毎度のように会議が踊り、毎度のように騒がしくなる会場に
毎度のことながら喝を入れようと息を吸い込んだ瞬間、隣の黒髪がぐらりと揺れた。
続いて、かしゃん、とペンの落ちる音。
驚いて隣を見ると、日本が口元を押さえて苦しそうに体を曲げていた。

「……おい、日本?」
「あ、」

俺の声に目を覚ましたのか、日本を挟むようにあちら側に座って居眠りをしていたイタリアが、日本の様子に驚いて声をあげた。

「ん、あれ、日本?どうしたの!?」

日本は顔を真っ青にして、俺とイタリアを交互に見て、口をぱくぱくとさせた。
そのまま、がたんと椅子から崩れ落ちそうになったので慌てて支える。
その瞬間、 びくりと大きく日本の体が震え、気を失ってしまう。
異変に気付いた国々が何事かと駆け寄ってきた。

「何だい?あれ、日本どうしたんだ?」
「わからない、急に倒れたんだ!」
「と、とにかく休憩室に運べ!」
「ヴェ、日本~!ねえ、ドイツ、日本大丈夫だよね、大丈夫だよね?」

脱力した大人一人の体はなかなかに重い。
抱えようとするところにぐずぐずと心配そうに泣きながらイタリアがしがみついてくるので、軽く額を叩く。

「邪魔だ!日本はきっと大丈夫だ、恐らく働きすぎだろう」
言って聞かせるとようやく体を離したが、鼻を啜って泣き止まないので、俺は日本を抱えながら今回の議長に声をかける。

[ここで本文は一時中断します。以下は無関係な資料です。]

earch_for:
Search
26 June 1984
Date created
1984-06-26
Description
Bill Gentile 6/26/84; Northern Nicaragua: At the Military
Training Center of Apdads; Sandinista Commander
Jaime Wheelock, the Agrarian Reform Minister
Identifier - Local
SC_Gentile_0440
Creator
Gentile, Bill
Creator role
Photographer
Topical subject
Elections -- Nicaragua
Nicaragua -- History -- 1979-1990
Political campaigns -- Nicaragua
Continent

「アメリカ、日本を休憩室に連れて行くが、少しの間イタリアも抜けていいか? 」

アメリカはきょとんとして、笑いながら了承する。
まあ、イタリアはいつも実のない話ばかりしてへらへらとしている男である。
いてもいなくても議論の進行には大して影響がないのだろう。
会場を出る前に、中国が複雑な顔で此方を見つめていた。




休憩室に日本を運ぶと、一番柔らかいソファーに寝かせてやった。医務室はこの会議場にない。
ないというのも、つい二日前にどこぞの2人組が喧嘩ついでにふっ飛ばしてしまったからだ。
あのステッキには爆弾でもついているのだろうか。
休憩時間になれば賑やかになるこの部屋も今は静かだ。
クッションを日本の頭の下に敷いてやる。
苦しそうにしていた割に呼吸は穏やかだったが、顔色がひどく悪い。
過労死なんてものが社会問題になる国だ。勤勉な彼のこと、きっと働き過ぎて疲れたのだろう、と思う。
少し安静にしていれば大丈夫だろうか。


ふと顔を上げると、先程まで隣にぴったりとくっついていたイタリアの姿が見えない。
不審に思い辺りを見渡すと、奴はソファーの裏側に膝を抱えて座っていた。目を赤くしていたが、もう泣き止んでいるようだ。
イタリア、と声をかけようとしたが、先にイタリアがぼそりと何か呟いた。
小さな声だったため、よく聞き取れない。

「…何だ?」
「日本、」
「ん…?」

「本当に、ただの、過労?」

無表情だった。
いつもくるくると忙しなく表情を変える男が無表情で言った、抑揚の無い台詞に思わず沈黙する。
何故だか背筋に冷たいものが走った。